Exercise description
In your reply, write out the records exactly, each line intact.

━━━━━━━━

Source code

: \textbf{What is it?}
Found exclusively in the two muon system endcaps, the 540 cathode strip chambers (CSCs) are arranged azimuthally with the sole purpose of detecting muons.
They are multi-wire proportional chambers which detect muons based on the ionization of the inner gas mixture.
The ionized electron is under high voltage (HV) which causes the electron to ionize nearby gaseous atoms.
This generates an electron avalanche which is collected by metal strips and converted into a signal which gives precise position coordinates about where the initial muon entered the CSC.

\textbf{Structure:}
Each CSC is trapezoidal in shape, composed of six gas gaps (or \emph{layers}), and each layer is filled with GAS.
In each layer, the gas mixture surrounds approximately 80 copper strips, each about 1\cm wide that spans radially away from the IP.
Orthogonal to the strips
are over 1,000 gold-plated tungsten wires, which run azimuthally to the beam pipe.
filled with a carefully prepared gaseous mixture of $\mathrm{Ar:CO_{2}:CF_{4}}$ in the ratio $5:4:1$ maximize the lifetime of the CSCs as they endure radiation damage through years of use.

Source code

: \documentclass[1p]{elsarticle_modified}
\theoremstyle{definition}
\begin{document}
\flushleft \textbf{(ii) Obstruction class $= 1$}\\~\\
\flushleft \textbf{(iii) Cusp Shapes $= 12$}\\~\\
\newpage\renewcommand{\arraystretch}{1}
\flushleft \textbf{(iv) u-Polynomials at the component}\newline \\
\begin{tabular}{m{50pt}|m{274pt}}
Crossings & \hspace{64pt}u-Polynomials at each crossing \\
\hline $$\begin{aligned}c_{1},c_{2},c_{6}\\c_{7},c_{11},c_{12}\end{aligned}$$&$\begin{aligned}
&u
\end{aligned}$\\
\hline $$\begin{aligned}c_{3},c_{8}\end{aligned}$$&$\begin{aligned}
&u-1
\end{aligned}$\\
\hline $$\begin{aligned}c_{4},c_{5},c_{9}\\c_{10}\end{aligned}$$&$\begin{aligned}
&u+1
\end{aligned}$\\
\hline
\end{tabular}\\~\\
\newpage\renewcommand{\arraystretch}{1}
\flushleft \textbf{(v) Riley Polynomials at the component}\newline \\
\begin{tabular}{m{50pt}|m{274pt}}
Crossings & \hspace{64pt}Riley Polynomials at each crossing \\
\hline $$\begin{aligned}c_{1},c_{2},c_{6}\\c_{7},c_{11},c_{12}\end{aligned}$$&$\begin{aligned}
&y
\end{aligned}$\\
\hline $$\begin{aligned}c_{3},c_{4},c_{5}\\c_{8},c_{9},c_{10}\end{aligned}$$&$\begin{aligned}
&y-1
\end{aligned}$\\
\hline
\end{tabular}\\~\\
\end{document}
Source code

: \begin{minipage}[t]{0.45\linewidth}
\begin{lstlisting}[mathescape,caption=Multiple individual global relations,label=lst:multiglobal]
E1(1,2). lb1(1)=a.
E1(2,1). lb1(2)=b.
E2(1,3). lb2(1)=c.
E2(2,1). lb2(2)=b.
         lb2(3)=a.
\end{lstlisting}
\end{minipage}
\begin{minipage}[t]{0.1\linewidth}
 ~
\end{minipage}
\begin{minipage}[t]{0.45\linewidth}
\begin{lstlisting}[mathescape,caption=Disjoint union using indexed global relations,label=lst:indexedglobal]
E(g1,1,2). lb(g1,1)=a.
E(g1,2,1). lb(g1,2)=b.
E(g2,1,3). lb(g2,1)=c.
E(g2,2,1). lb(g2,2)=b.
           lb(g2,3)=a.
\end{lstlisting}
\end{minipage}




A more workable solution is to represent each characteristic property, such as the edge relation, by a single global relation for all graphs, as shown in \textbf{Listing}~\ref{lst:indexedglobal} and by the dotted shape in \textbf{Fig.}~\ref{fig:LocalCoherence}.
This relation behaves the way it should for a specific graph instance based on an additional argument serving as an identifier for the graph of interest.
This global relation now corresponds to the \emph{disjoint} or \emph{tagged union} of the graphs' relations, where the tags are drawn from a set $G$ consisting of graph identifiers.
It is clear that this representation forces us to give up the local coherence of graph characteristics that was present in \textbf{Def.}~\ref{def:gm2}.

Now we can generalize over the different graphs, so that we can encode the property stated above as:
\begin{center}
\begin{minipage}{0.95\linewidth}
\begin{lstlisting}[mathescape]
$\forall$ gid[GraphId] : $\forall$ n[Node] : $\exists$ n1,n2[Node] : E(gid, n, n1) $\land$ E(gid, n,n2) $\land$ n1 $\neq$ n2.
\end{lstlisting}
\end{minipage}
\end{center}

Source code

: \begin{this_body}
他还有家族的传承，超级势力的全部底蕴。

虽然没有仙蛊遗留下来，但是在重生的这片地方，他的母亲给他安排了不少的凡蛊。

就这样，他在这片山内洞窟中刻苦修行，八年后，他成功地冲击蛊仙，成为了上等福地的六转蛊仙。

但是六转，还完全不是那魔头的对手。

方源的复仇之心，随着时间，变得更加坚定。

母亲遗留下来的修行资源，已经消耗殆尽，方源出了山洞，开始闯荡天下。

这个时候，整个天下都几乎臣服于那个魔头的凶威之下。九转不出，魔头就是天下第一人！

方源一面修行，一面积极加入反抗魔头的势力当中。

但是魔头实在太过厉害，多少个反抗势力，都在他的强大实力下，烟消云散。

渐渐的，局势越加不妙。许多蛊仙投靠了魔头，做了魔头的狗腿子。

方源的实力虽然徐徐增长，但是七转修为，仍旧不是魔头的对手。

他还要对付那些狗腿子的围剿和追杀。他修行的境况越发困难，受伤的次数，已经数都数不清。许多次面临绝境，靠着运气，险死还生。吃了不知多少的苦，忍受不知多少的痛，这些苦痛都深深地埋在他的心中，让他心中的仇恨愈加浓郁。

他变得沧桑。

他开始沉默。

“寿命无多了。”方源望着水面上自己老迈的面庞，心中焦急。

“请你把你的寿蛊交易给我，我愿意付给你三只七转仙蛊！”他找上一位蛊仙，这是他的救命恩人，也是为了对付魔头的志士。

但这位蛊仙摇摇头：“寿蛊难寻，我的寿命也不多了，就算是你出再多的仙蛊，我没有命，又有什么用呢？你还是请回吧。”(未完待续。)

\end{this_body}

━━━━━━━━

Solution to the exercise
Source code

: \textbf{What is it?}
Found exclusively in the two muon system endcaps, the 540 cathode strip chambers (CSCs) are arranged azimuthally with the sole purpose of detecting muons.
They are multi-wire proportional chambers which detect muons based on the ionization of the inner gas mixture.
The ionized electron is under high voltage (HV) which causes the electron to ionize nearby gaseous atoms.
This generates an electron avalanche which is collected by metal strips and converted into a signal which gives precise position coordinates about where the initial muon entered the CSC.

\textbf{Structure:}
Each CSC is trapezoidal in shape, composed of six gas gaps (or \emph{layers}), and each layer is filled with GAS.
In each layer, the gas mixture surrounds approximately 80 copper strips, each about 1\cm wide that spans radially away from the IP.
Orthogonal to the strips
are over 1,000 gold-plated tungsten wires, which run azimuthally to the beam pipe.
filled with a carefully prepared gaseous mixture of $\mathrm{Ar:CO_{2}:CF_{4}}$ in the ratio $5:4:1$ maximize the lifetime of the CSCs as they endure radiation damage through years of use.

Source code

: \documentclass[1p]{elsarticle_modified}
\theoremstyle{definition}
\begin{document}
\flushleft \textbf{(ii) Obstruction class $= 1$}\\~\\
\flushleft \textbf{(iii) Cusp Shapes $= 12$}\\~\\
\newpage\renewcommand{\arraystretch}{1}
\flushleft \textbf{(iv) u-Polynomials at the component}\newline \\
\begin{tabular}{m{50pt}|m{274pt}}
Crossings & \hspace{64pt}u-Polynomials at each crossing \\
\hline $$\begin{aligned}c_{1},c_{2},c_{6}\\c_{7},c_{11},c_{12}\end{aligned}$$&$\begin{aligned}
&u
\end{aligned}$\\
\hline $$\begin{aligned}c_{3},c_{8}\end{aligned}$$&$\begin{aligned}
&u-1
\end{aligned}$\\
\hline $$\begin{aligned}c_{4},c_{5},c_{9}\\c_{10}\end{aligned}$$&$\begin{aligned}
&u+1
\end{aligned}$\\
\hline
\end{tabular}\\~\\
\newpage\renewcommand{\arraystretch}{1}
\flushleft \textbf{(v) Riley Polynomials at the component}\newline \\
\begin{tabular}{m{50pt}|m{274pt}}
Crossings & \hspace{64pt}Riley Polynomials at each crossing \\
\hline $$\begin{aligned}c_{1},c_{2},c_{6}\\c_{7},c_{11},c_{12}\end{aligned}$$&$\begin{aligned}
&y
\end{aligned}$\\
\hline $$\begin{aligned}c_{3},c_{4},c_{5}\\c_{8},c_{9},c_{10}\end{aligned}$$&$\begin{aligned}
&y-1
\end{aligned}$\\
\hline
\end{tabular}\\~\\
\end{document}
Source code

: \begin{minipage}[t]{0.45\linewidth}
\begin{lstlisting}[mathescape,caption=Multiple individual global relations,label=lst:multiglobal]
E1(1,2). lb1(1)=a.
E1(2,1). lb1(2)=b.
E2(1,3). lb2(1)=c.
E2(2,1). lb2(2)=b.
         lb2(3)=a.
\end{lstlisting}
\end{minipage}
\begin{minipage}[t]{0.1\linewidth}
 ~
\end{minipage}
\begin{minipage}[t]{0.45\linewidth}
\begin{lstlisting}[mathescape,caption=Disjoint union using indexed global relations,label=lst:indexedglobal]
E(g1,1,2). lb(g1,1)=a.
E(g1,2,1). lb(g1,2)=b.
E(g2,1,3). lb(g2,1)=c.
E(g2,2,1). lb(g2,2)=b.
           lb(g2,3)=a.
\end{lstlisting}
\end{minipage}




A more workable solution is to represent each characteristic property, such as the edge relation, by a single global relation for all graphs, as shown in \textbf{Listing}~\ref{lst:indexedglobal} and by the dotted shape in \textbf{Fig.}~\ref{fig:LocalCoherence}.
This relation behaves the way it should for a specific graph instance based on an additional argument serving as an identifier for the graph of interest.
This global relation now corresponds to the \emph{disjoint} or \emph{tagged union} of the graphs' relations, where the tags are drawn from a set $G$ consisting of graph identifiers.
It is clear that this representation forces us to give up the local coherence of graph characteristics that was present in \textbf{Def.}~\ref{def:gm2}.

Now we can generalize over the different graphs, so that we can encode the property stated above as:
\begin{center}
\begin{minipage}{0.95\linewidth}
\begin{lstlisting}[mathescape]
$\forall$ gid[GraphId] : $\forall$ n[Node] : $\exists$ n1,n2[Node] : E(gid, n, n1) $\land$ E(gid, n,n2) $\land$ n1 $\neq$ n2.
\end{lstlisting}
\end{minipage}
\end{center}

Source code

: \begin{this_body}
他还有家族的传承，超级势力的全部底蕴。

虽然没有仙蛊遗留下来，但是在重生的这片地方，他的母亲给他安排了不少的凡蛊。

就这样，他在这片山内洞窟中刻苦修行，八年后，他成功地冲击蛊仙，成为了上等福地的六转蛊仙。

但是六转，还完全不是那魔头的对手。

方源的复仇之心，随着时间，变得更加坚定。

母亲遗留下来的修行资源，已经消耗殆尽，方源出了山洞，开始闯荡天下。

这个时候，整个天下都几乎臣服于那个魔头的凶威之下。九转不出，魔头就是天下第一人！

方源一面修行，一面积极加入反抗魔头的势力当中。

但是魔头实在太过厉害，多少个反抗势力，都在他的强大实力下，烟消云散。

渐渐的，局势越加不妙。许多蛊仙投靠了魔头，做了魔头的狗腿子。

方源的实力虽然徐徐增长，但是七转修为，仍旧不是魔头的对手。

他还要对付那些狗腿子的围剿和追杀。他修行的境况越发困难，受伤的次数，已经数都数不清。许多次面临绝境，靠着运气，险死还生。吃了不知多少的苦，忍受不知多少的痛，这些苦痛都深深地埋在他的心中，让他心中的仇恨愈加浓郁。

他变得沧桑。

他开始沉默。

“寿命无多了。”方源望着水面上自己老迈的面庞，心中焦急。

“请你把你的寿蛊交易给我，我愿意付给你三只七转仙蛊！”他找上一位蛊仙，这是他的救命恩人，也是为了对付魔头的志士。

但这位蛊仙摇摇头：“寿蛊难寻，我的寿命也不多了，就算是你出再多的仙蛊，我没有命，又有什么用呢？你还是请回吧。”(未完待续。)

\end{this_body}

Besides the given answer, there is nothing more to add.